## What is required
Return each entry below exactly. Skip the images.
START Exercise material
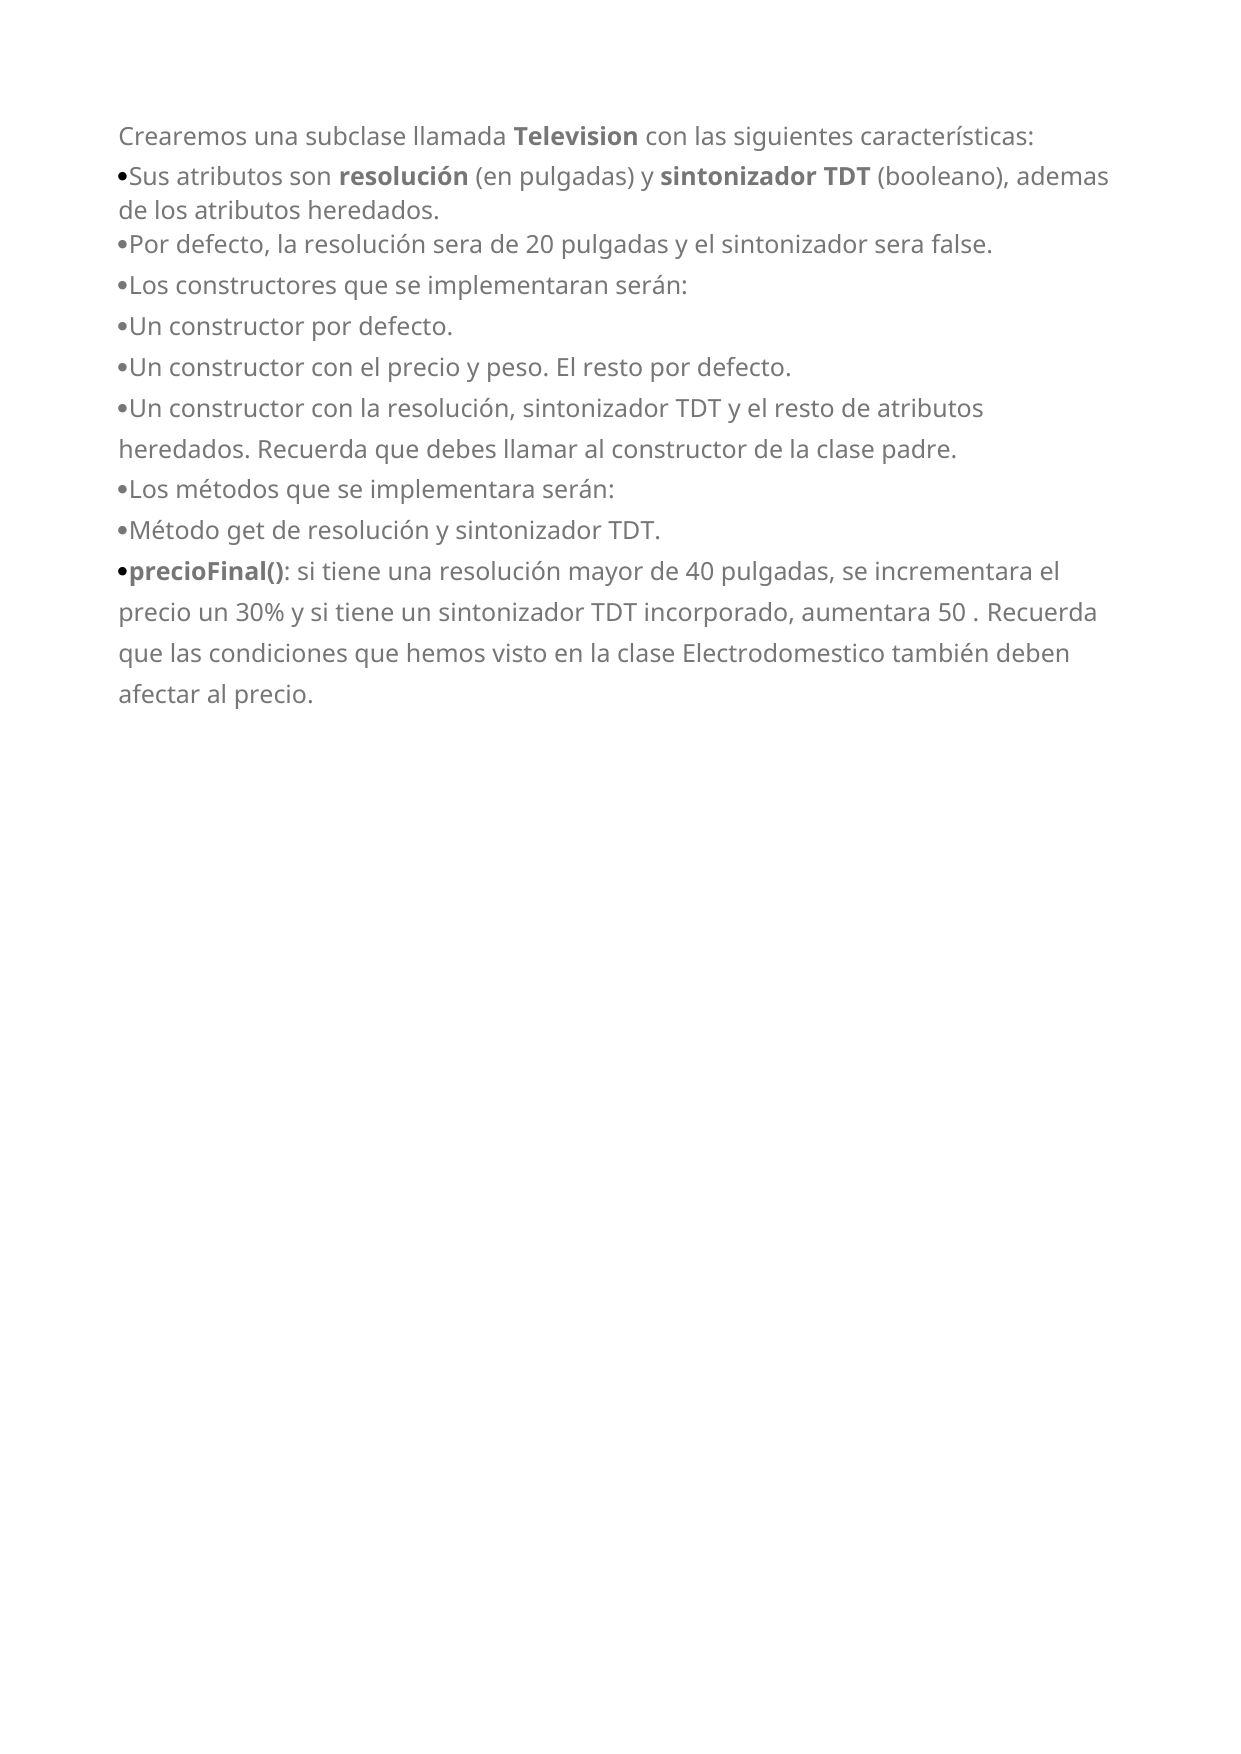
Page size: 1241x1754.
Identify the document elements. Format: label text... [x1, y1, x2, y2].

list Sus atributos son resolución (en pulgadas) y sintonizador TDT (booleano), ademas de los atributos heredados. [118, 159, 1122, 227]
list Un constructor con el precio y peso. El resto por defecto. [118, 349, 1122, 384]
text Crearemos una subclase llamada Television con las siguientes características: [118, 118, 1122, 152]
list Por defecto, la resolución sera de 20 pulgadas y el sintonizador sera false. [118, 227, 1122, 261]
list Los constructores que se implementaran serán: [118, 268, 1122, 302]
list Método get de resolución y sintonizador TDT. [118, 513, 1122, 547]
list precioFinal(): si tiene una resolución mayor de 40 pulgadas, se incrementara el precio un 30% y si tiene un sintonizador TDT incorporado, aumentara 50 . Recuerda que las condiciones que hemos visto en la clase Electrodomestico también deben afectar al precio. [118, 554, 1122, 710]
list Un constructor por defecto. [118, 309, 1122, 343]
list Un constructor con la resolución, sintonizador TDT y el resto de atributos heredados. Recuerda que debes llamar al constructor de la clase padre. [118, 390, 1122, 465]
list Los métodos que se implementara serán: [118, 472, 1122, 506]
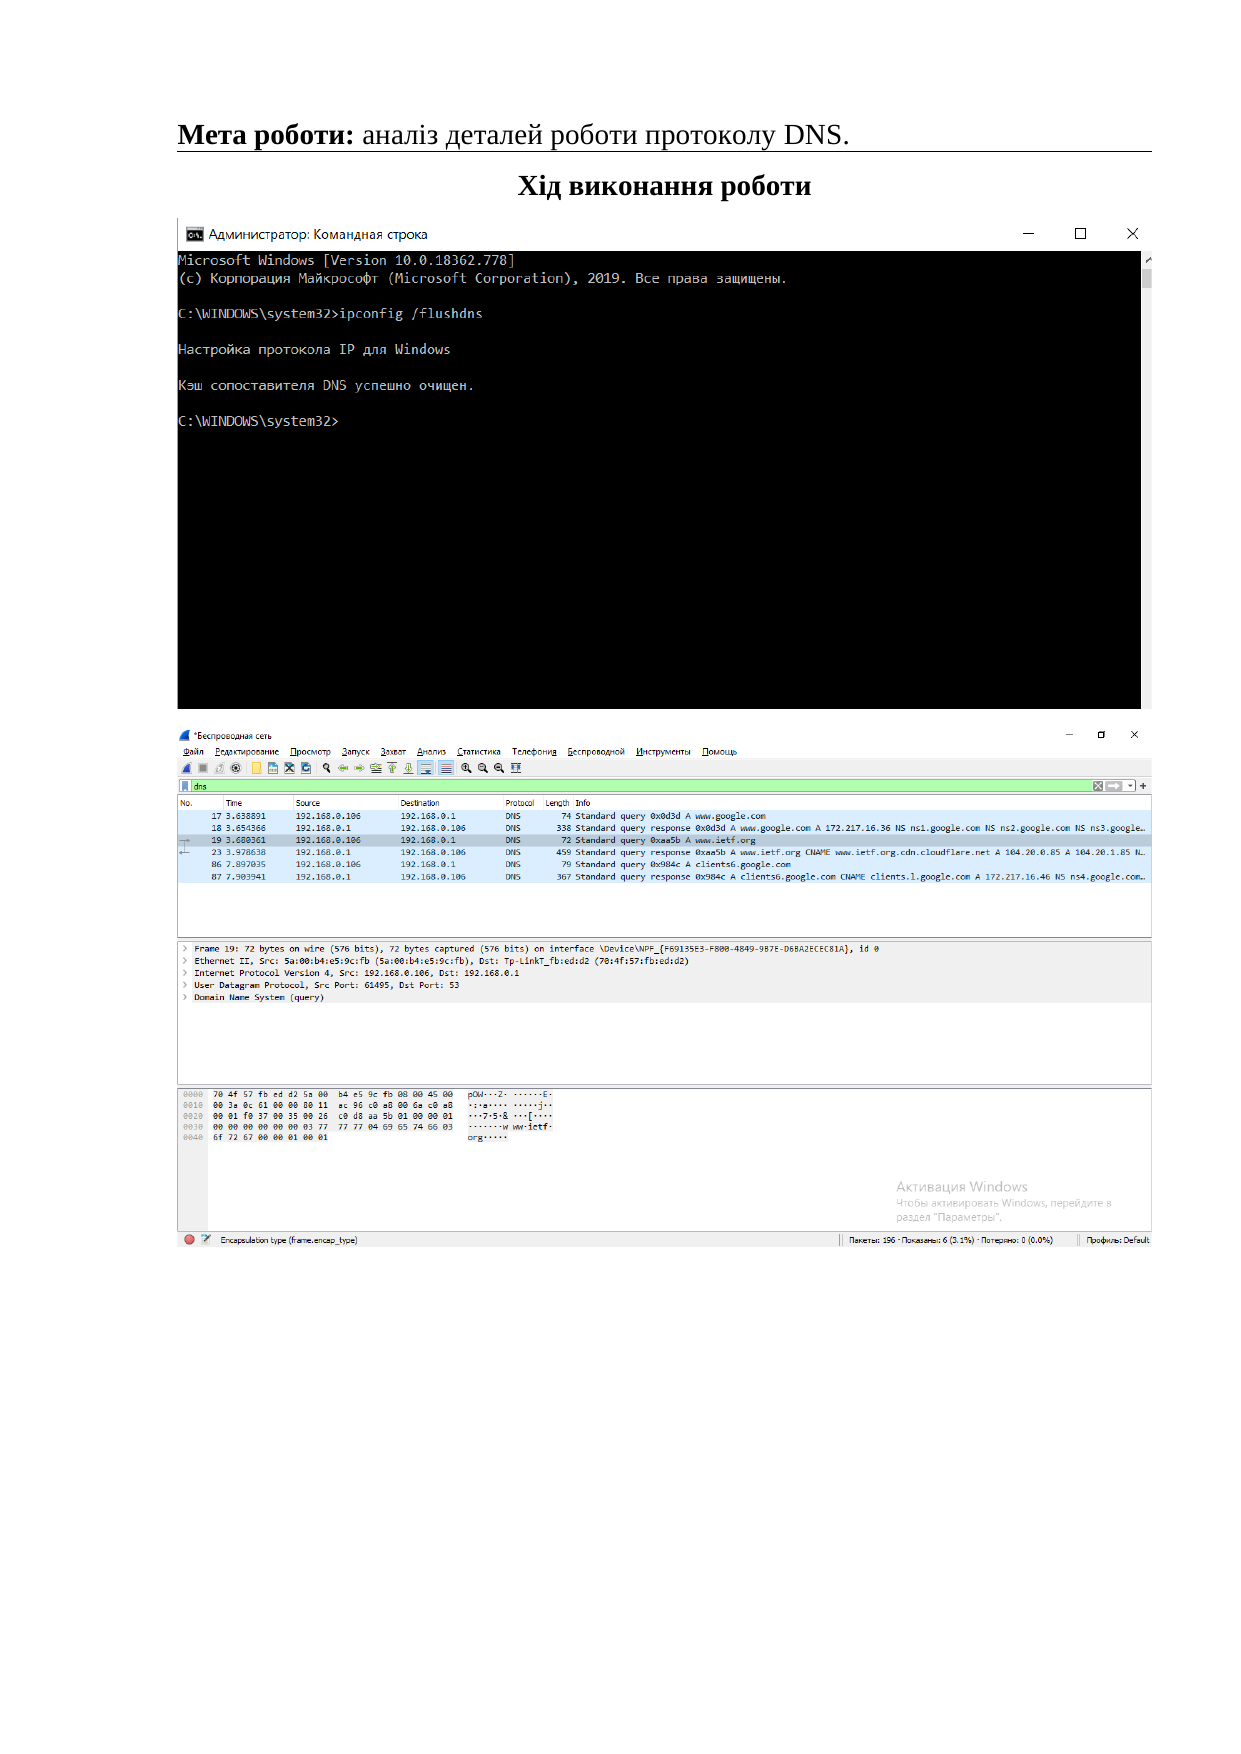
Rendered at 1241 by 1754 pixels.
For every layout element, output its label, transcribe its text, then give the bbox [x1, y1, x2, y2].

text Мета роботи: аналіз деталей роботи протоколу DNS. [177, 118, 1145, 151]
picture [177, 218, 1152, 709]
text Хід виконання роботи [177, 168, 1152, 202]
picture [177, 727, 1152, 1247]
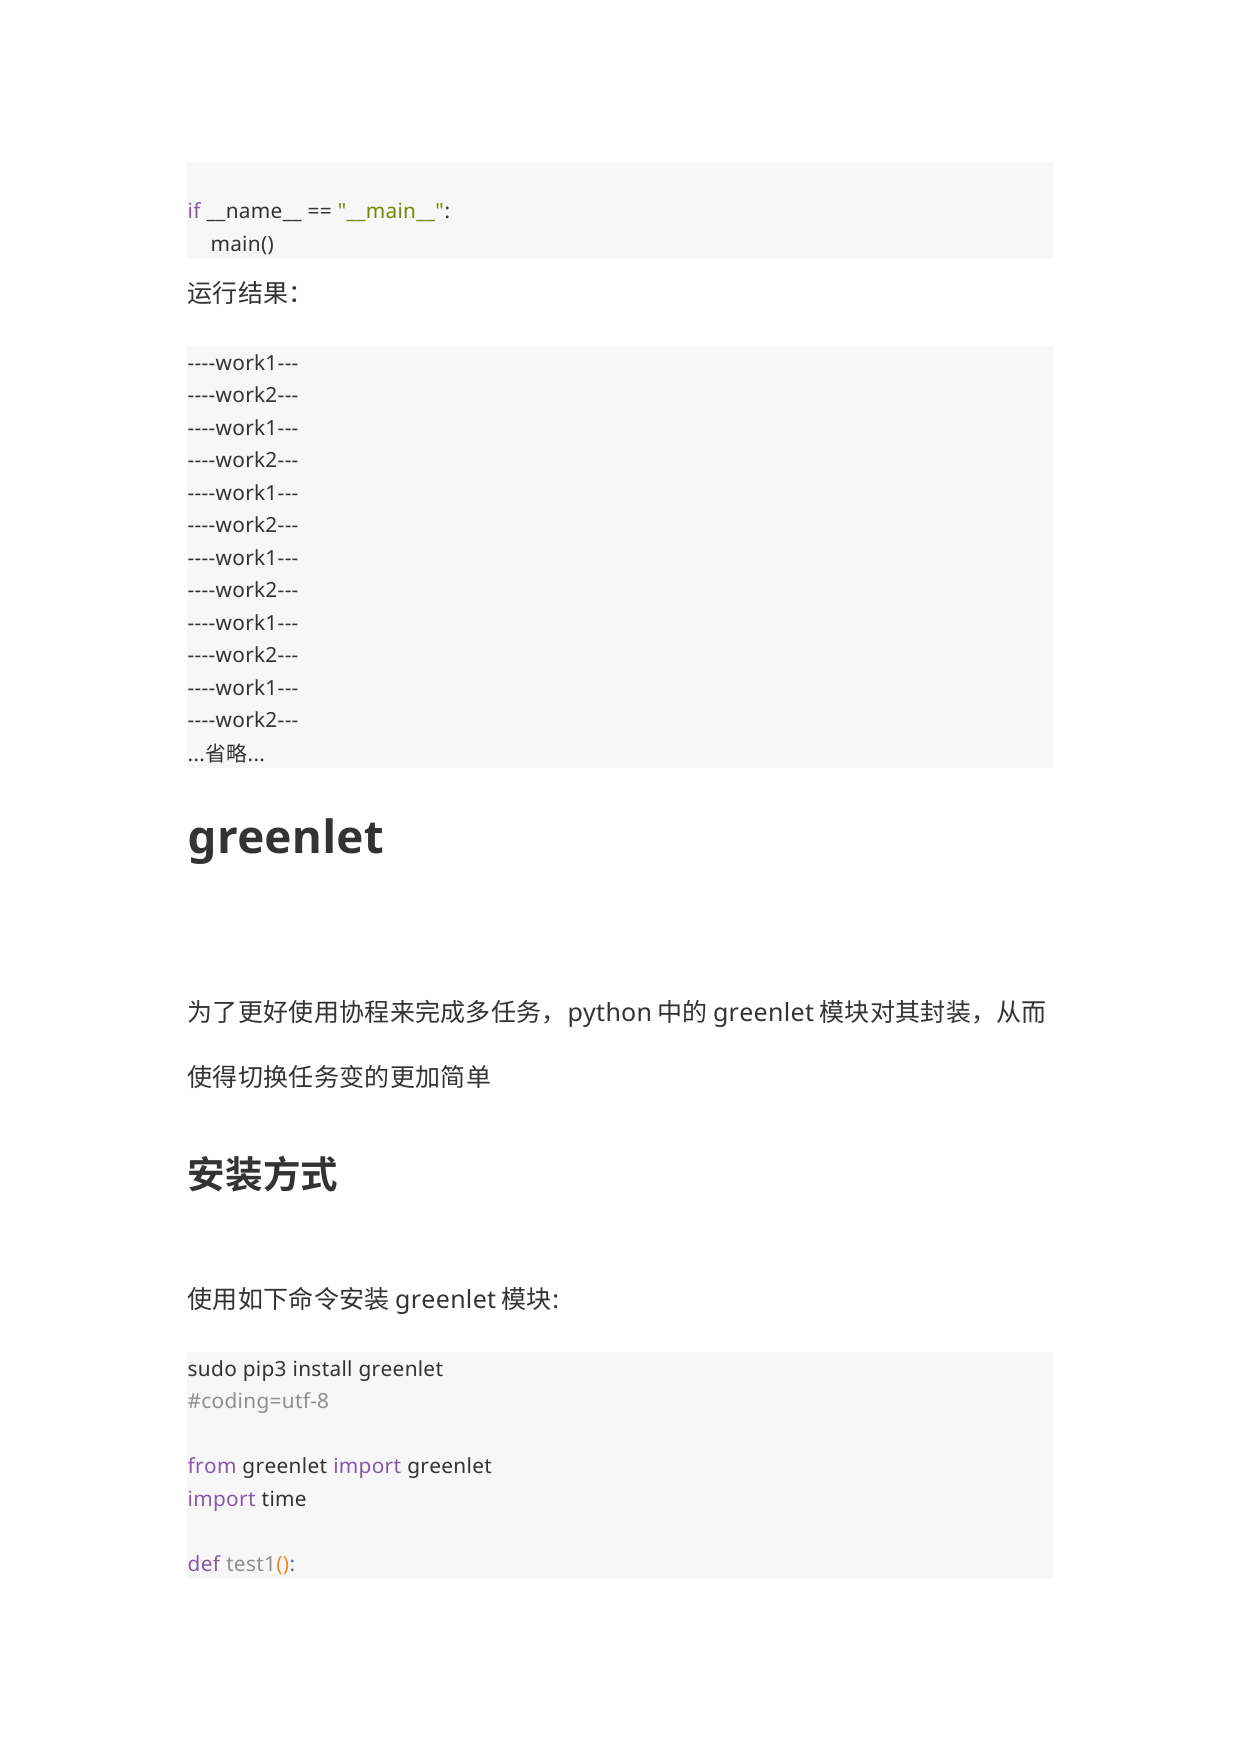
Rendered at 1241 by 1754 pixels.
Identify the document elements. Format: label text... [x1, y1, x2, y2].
END Exercise material
## Response to this task
Page size: 1241x1754.
Identify the document elements. Format: label text... [x1, y1, x2, y2].

list Sus atributos son resolución (en pulgadas) y sintonizador TDT (booleano), ademas de los atributos heredados. [118, 159, 1122, 227]
list Un constructor con el precio y peso. El resto por defecto. [118, 349, 1122, 384]
text Crearemos una subclase llamada Television con las siguientes características: [118, 118, 1122, 152]
list Por defecto, la resolución sera de 20 pulgadas y el sintonizador sera false. [118, 227, 1122, 261]
list Los constructores que se implementaran serán: [118, 268, 1122, 302]
list Método get de resolución y sintonizador TDT. [118, 513, 1122, 547]
list precioFinal(): si tiene una resolución mayor de 40 pulgadas, se incrementara el precio un 30% y si tiene un sintonizador TDT incorporado, aumentara 50 . Recuerda que las condiciones que hemos visto en la clase Electrodomestico también deben afectar al precio. [118, 554, 1122, 710]
list Un constructor por defecto. [118, 309, 1122, 343]
list Un constructor con la resolución, sintonizador TDT y el resto de atributos heredados. Recuerda que debes llamar al constructor de la clase padre. [118, 390, 1122, 465]
list Los métodos que se implementara serán: [118, 472, 1122, 506]
Rendered at 1241 by 1754 pixels.
For every layout element, output its label, transcribe its text, then give the bbox [x1, y1, x2, y2].

text Мета роботи: аналіз деталей роботи протоколу DNS. [177, 118, 1145, 151]
picture [177, 218, 1152, 709]
text Хід виконання роботи [177, 168, 1152, 202]
picture [177, 727, 1152, 1247]
Rendered at 1241 by 1754 pixels.
Identify the document elements. Format: label text... [x1, y1, x2, y2].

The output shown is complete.